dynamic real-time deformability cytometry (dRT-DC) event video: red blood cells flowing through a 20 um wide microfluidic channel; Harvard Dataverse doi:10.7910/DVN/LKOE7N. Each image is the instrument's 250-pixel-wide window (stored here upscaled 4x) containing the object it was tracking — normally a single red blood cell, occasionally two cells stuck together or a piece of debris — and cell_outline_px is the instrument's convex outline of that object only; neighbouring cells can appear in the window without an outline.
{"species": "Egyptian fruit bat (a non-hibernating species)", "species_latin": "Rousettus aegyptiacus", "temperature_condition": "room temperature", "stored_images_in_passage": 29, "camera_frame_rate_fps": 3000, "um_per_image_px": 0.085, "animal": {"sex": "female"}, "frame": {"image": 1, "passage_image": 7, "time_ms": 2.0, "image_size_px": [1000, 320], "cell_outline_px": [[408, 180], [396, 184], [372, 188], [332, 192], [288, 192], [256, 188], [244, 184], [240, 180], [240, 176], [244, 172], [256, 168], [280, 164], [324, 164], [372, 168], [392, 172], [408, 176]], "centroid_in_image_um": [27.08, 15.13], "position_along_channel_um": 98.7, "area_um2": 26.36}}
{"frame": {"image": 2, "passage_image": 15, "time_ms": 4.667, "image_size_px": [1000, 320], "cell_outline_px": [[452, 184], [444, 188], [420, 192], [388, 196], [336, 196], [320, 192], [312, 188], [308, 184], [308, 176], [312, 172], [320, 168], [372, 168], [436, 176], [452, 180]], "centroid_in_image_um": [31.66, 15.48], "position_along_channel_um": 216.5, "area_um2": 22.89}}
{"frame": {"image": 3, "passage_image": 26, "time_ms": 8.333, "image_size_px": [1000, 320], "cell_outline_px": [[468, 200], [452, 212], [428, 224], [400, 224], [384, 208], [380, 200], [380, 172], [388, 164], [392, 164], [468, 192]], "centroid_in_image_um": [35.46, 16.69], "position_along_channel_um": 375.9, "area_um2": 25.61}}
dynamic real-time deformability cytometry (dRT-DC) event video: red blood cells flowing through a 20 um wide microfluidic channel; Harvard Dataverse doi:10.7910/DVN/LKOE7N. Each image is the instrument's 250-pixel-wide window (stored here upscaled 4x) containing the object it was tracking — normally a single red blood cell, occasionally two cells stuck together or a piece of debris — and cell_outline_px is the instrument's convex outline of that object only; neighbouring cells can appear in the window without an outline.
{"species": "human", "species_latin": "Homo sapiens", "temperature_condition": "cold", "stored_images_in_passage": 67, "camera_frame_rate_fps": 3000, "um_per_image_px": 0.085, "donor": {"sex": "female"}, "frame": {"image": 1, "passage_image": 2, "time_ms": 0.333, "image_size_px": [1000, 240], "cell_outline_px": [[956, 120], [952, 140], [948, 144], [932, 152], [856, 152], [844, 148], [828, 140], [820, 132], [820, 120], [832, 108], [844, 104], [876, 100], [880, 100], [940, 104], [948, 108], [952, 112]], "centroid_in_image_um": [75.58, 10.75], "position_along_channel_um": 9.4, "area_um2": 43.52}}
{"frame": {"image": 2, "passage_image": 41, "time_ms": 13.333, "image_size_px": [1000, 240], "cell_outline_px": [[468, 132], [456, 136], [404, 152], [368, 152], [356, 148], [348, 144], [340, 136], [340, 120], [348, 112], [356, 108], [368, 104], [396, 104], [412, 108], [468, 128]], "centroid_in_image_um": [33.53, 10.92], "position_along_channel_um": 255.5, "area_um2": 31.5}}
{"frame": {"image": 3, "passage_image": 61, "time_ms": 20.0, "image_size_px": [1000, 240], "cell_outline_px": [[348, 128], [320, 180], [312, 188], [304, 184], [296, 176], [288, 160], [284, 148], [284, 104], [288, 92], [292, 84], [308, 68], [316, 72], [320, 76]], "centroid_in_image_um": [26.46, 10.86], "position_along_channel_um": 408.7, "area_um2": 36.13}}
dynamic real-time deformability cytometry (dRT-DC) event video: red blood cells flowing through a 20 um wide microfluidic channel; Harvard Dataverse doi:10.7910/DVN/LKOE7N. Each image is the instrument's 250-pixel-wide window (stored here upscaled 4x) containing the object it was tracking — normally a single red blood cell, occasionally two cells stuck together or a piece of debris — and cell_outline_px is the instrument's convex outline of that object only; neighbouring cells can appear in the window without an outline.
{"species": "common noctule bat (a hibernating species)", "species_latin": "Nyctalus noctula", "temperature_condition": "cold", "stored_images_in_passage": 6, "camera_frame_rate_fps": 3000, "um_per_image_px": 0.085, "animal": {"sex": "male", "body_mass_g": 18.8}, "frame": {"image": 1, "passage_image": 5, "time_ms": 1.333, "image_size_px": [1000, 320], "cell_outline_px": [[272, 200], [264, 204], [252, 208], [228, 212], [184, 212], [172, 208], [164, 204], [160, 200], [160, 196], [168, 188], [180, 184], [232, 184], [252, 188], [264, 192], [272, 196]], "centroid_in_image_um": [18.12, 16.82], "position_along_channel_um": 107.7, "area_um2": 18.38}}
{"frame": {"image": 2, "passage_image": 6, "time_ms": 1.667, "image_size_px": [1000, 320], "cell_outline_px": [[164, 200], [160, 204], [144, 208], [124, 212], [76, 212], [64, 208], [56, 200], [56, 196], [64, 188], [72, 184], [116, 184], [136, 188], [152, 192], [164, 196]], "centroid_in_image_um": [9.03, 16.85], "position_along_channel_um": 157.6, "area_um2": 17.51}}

**Stated goal**
Output all of the data above without any alteration.

**Answer to the task**
dynamic real-time deformability cytometry (dRT-DC) event video: red blood cells flowing through a 20 um wide microfluidic channel; Harvard Dataverse doi:10.7910/DVN/LKOE7N. Each image is the instrument's 250-pixel-wide window (stored here upscaled 4x) containing the object it was tracking — normally a single red blood cell, occasionally two cells stuck together or a piece of debris — and cell_outline_px is the instrument's convex outline of that object only; neighbouring cells can appear in the window without an outline.
{"species": "Egyptian fruit bat (a non-hibernating species)", "species_latin": "Rousettus aegyptiacus", "temperature_condition": "room temperature", "stored_images_in_passage": 29, "camera_frame_rate_fps": 3000, "um_per_image_px": 0.085, "animal": {"sex": "female"}, "frame": {"image": 1, "passage_image": 7, "time_ms": 2.0, "image_size_px": [1000, 320], "cell_outline_px": [[408, 180], [396, 184], [372, 188], [332, 192], [288, 192], [256, 188], [244, 184], [240, 180], [240, 176], [244, 172], [256, 168], [280, 164], [324, 164], [372, 168], [392, 172], [408, 176]], "centroid_in_image_um": [27.08, 15.13], "position_along_channel_um": 98.7, "area_um2": 26.36}}
{"frame": {"image": 2, "passage_image": 15, "time_ms": 4.667, "image_size_px": [1000, 320], "cell_outline_px": [[452, 184], [444, 188], [420, 192], [388, 196], [336, 196], [320, 192], [312, 188], [308, 184], [308, 176], [312, 172], [320, 168], [372, 168], [436, 176], [452, 180]], "centroid_in_image_um": [31.66, 15.48], "position_along_channel_um": 216.5, "area_um2": 22.89}}
{"frame": {"image": 3, "passage_image": 26, "time_ms": 8.333, "image_size_px": [1000, 320], "cell_outline_px": [[468, 200], [452, 212], [428, 224], [400, 224], [384, 208], [380, 200], [380, 172], [388, 164], [392, 164], [468, 192]], "centroid_in_image_um": [35.46, 16.69], "position_along_channel_um": 375.9, "area_um2": 25.61}}
dynamic real-time deformability cytometry (dRT-DC) event video: red blood cells flowing through a 20 um wide microfluidic channel; Harvard Dataverse doi:10.7910/DVN/LKOE7N. Each image is the instrument's 250-pixel-wide window (stored here upscaled 4x) containing the object it was tracking — normally a single red blood cell, occasionally two cells stuck together or a piece of debris — and cell_outline_px is the instrument's convex outline of that object only; neighbouring cells can appear in the window without an outline.
{"species": "human", "species_latin": "Homo sapiens", "temperature_condition": "cold", "stored_images_in_passage": 67, "camera_frame_rate_fps": 3000, "um_per_image_px": 0.085, "donor": {"sex": "female"}, "frame": {"image": 1, "passage_image": 2, "time_ms": 0.333, "image_size_px": [1000, 240], "cell_outline_px": [[956, 120], [952, 140], [948, 144], [932, 152], [856, 152], [844, 148], [828, 140], [820, 132], [820, 120], [832, 108], [844, 104], [876, 100], [880, 100], [940, 104], [948, 108], [952, 112]], "centroid_in_image_um": [75.58, 10.75], "position_along_channel_um": 9.4, "area_um2": 43.52}}
{"frame": {"image": 2, "passage_image": 41, "time_ms": 13.333, "image_size_px": [1000, 240], "cell_outline_px": [[468, 132], [456, 136], [404, 152], [368, 152], [356, 148], [348, 144], [340, 136], [340, 120], [348, 112], [356, 108], [368, 104], [396, 104], [412, 108], [468, 128]], "centroid_in_image_um": [33.53, 10.92], "position_along_channel_um": 255.5, "area_um2": 31.5}}
{"frame": {"image": 3, "passage_image": 61, "time_ms": 20.0, "image_size_px": [1000, 240], "cell_outline_px": [[348, 128], [320, 180], [312, 188], [304, 184], [296, 176], [288, 160], [284, 148], [284, 104], [288, 92], [292, 84], [308, 68], [316, 72], [320, 76]], "centroid_in_image_um": [26.46, 10.86], "position_along_channel_um": 408.7, "area_um2": 36.13}}
dynamic real-time deformability cytometry (dRT-DC) event video: red blood cells flowing through a 20 um wide microfluidic channel; Harvard Dataverse doi:10.7910/DVN/LKOE7N. Each image is the instrument's 250-pixel-wide window (stored here upscaled 4x) containing the object it was tracking — normally a single red blood cell, occasionally two cells stuck together or a piece of debris — and cell_outline_px is the instrument's convex outline of that object only; neighbouring cells can appear in the window without an outline.
{"species": "common noctule bat (a hibernating species)", "species_latin": "Nyctalus noctula", "temperature_condition": "cold", "stored_images_in_passage": 6, "camera_frame_rate_fps": 3000, "um_per_image_px": 0.085, "animal": {"sex": "male", "body_mass_g": 18.8}, "frame": {"image": 1, "passage_image": 5, "time_ms": 1.333, "image_size_px": [1000, 320], "cell_outline_px": [[272, 200], [264, 204], [252, 208], [228, 212], [184, 212], [172, 208], [164, 204], [160, 200], [160, 196], [168, 188], [180, 184], [232, 184], [252, 188], [264, 192], [272, 196]], "centroid_in_image_um": [18.12, 16.82], "position_along_channel_um": 107.7, "area_um2": 18.38}}
{"frame": {"image": 2, "passage_image": 6, "time_ms": 1.667, "image_size_px": [1000, 320], "cell_outline_px": [[164, 200], [160, 204], [144, 208], [124, 212], [76, 212], [64, 208], [56, 200], [56, 196], [64, 188], [72, 184], [116, 184], [136, 188], [152, 192], [164, 196]], "centroid_in_image_um": [9.03, 16.85], "position_along_channel_um": 157.6, "area_um2": 17.51}}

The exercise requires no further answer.